In parallel, the identified competencies strongly emphasize breastfeeding and optimal infant nutrition, equipping fellows with the skills to understand various feeding methods (2 K-5, 2 K-6, 2 K-7, 2 K-8), monitor infant growth and nutritional status (S-34), and advocate for breastmilk feedings in hospitalized neonates (A-1), aligning with international guidelines supporting breastfeeding [53].
High-quality care for medically complex infants, especially during critical interventions like newborn resuscitation, relies on cohesive teamwork, effective communication, and collaboration to ensure successful outcomes [47]. Ediger et al. [54] highlight the significant influence of non-technical factors, such as teamwork, on resuscitation outcomes. This study reinforces this importance, identifying numerous competencies (A-2, A-7, S-15, S-41, S-60, 2 S-24, A-17) related to collaboration, communication, leadership, handoffs, and fostering a supportive work environment (Tables 4 and 5).
The lack of consensus on four competencies highlights Syria’s resource constraints and practical healthcare challenges [49]. The need for specialized equipment (e.g., high-frequency ventilation) and expertise (e.g., hip ultrasound, pericardiocentesis) likely influenced expert decisions, as these procedures are often delegated to radiologists and cardiologists. Additionally, mastering these skills requires simulation training and mentorship, which are scarce due to the ongoing crisis and brain drain [13, 49]. Similarly, the exclusion of risk management and audit procedures suggests a greater focus on direct patient care, as these tasks typically fall under quality management rather than neonatologists’ core responsibilities.
Simulation-based training is vital for modern neonatal fellowships, improving technical skills and teamwork in NICU emergency management [55, 56]. While integrated into European neonatology curricula [20], this study did not identify such competencies due to significant resource limitations in Syria. High costs, specialized infrastructure needs [57], and the necessity of faculty development pose implementation challenges. Therefore, exploring cost-effective alternatives and adapting training programs to available resources are crucial for integrating simulation-based training in Syria.
The exclusion of NPE from the competency framework, despite its growing prominence for hemodynamic assessment in Europe [58], reflects the current resource constraints in Syria. While NPE would be a valuable skill for neonatologists, given the scarcity of pediatric cardiologists, its inclusion is not currently feasible. This pragmatic approach prioritizes readily accessible competencies while acknowledging the potential future integration of NPE as resources improve.
This study outlines a core framework of essential competencies for Syrian neonatology fellowship training, focusing on integrating key skills and knowledge into the curriculum rather than specifying teaching methods. Educational milestones should be developed to align with these competencies, enabling the creation of tailored, comprehensive training for fellows.
To effectively integrate these competencies, a multifaceted approach is required. The curriculum must be revised to explicitly incorporate the competencies, aligning them with clear learning objectives, diverse assessment methods, and robust feedback mechanisms [59]. This may involve adapting existing modules or developing new ones, alongside faculty development programs to equip instructors with the skills for effective teaching and assessment [60].
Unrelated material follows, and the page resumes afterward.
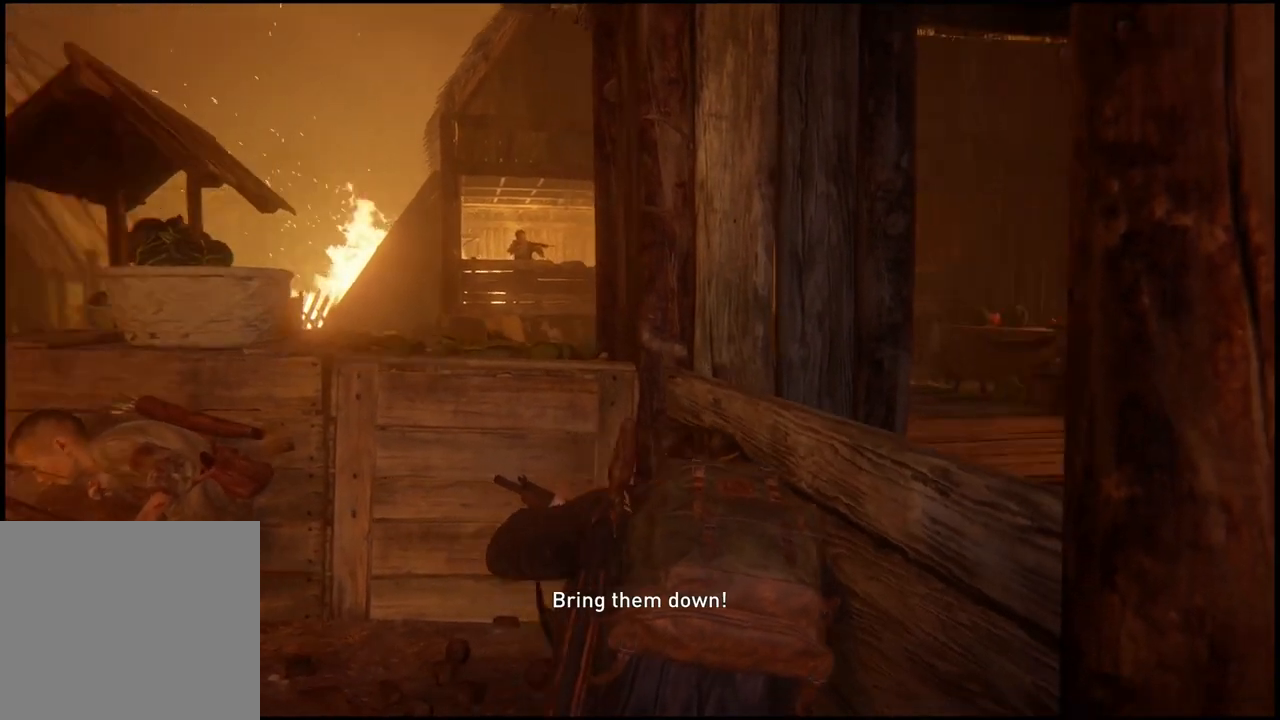
{"dt_ms": 500, "buttons": [], "left_stick": "center", "right_stick": "center", "events": [[467, "right_stick", "center"]]}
However, successful implementation may face resistance from those accustomed to traditional methods, limited resources for curriculum development, and challenges in assessing subjective competencies like attitudes. To mitigate these obstacles, we recommend engaging faculty and trainees in curriculum revision to foster ownership, seeking external funding for support, and employing varied assessment methods, including direct observation and simulation [9, 60].
Achieving consensus on these core competencies will facilitate their integration into local programs, professional organizations, and accreditation bodies. These competencies will also serve as primary learning objectives for training courses and curricula [21]. For training centers lacking the resources to meet all competency objectives, alternative strategies should be explored, such as external training at better-equipped centers in Damascus or Aleppo or recruiting specialized faculty.
As Syria’s healthcare and educational systems recover, increased resource availability—including simulation training and advanced technologies (high-frequency ventilation, ultrasound, ECMO)—will necessitate a reassessment of competency requirements. To ensure the ongoing relevance and effectiveness of this competency framework, we recommend a structured review and update process to be conducted every 5 years to reflect advancements in neonatology [61], evolving societal needs, resource availability, local expertise, and stakeholder expectations. This process should involve a review committee comprising experienced neonatologists, program directors, faculty members, and potentially representatives from the Syrian Ministry of Health and other relevant organizations. The committee should gather data on current needs and challenges through surveys, focus groups, or interviews, alongside a review of the latest research in neonatology training. The existing competencies should then be evaluated for relevance and alignment with the field’s needs, informing revisions that would be submitted for approval by a relevant governing body. This process will ensure a competency framework that remains a valuable and adaptive resource for Syrian neonatology fellowship training.
Limitations
This study has several limitations. First, its exclusive focus on Syrian neonatologists and reliance on expert consensus within a resource-constrained healthcare context limit the generalizability of the findings to other healthcare systems with differing socioeconomic contexts and resource availability. Future research should involve a broader range of stakeholders from diverse geographical settings, particularly those in similarly resource-constrained environments, and explore methods beyond expert consensus to ensure a more inclusive range of perspectives is considered.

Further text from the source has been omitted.